■ What the exercise asks ■
Each entry must be returned exactly. None may be omitted.

■ Records provided ■
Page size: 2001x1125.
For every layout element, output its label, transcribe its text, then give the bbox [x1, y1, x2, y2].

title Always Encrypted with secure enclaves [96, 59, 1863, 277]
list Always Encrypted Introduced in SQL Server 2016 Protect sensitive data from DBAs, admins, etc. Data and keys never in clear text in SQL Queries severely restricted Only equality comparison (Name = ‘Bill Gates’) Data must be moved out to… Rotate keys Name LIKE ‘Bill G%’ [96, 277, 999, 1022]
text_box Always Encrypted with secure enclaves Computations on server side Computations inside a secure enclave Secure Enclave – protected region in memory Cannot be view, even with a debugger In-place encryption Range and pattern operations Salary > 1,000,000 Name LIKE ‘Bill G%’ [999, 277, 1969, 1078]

■ Answer to the problem ■
Page size: 2001x1125.
For every layout element, output its label, transcribe its text, then give the bbox [x1, y1, x2, y2].

title Always Encrypted with secure enclaves [96, 59, 1863, 277]
list Always Encrypted Introduced in SQL Server 2016 Protect sensitive data from DBAs, admins, etc. Data and keys never in clear text in SQL Queries severely restricted Only equality comparison (Name = ‘Bill Gates’) Data must be moved out to… Rotate keys Name LIKE ‘Bill G%’ [96, 277, 999, 1022]
text_box Always Encrypted with secure enclaves Computations on server side Computations inside a secure enclave Secure Enclave – protected region in memory Cannot be view, even with a debugger In-place encryption Range and pattern operations Salary > 1,000,000 Name LIKE ‘Bill G%’ [999, 277, 1969, 1078]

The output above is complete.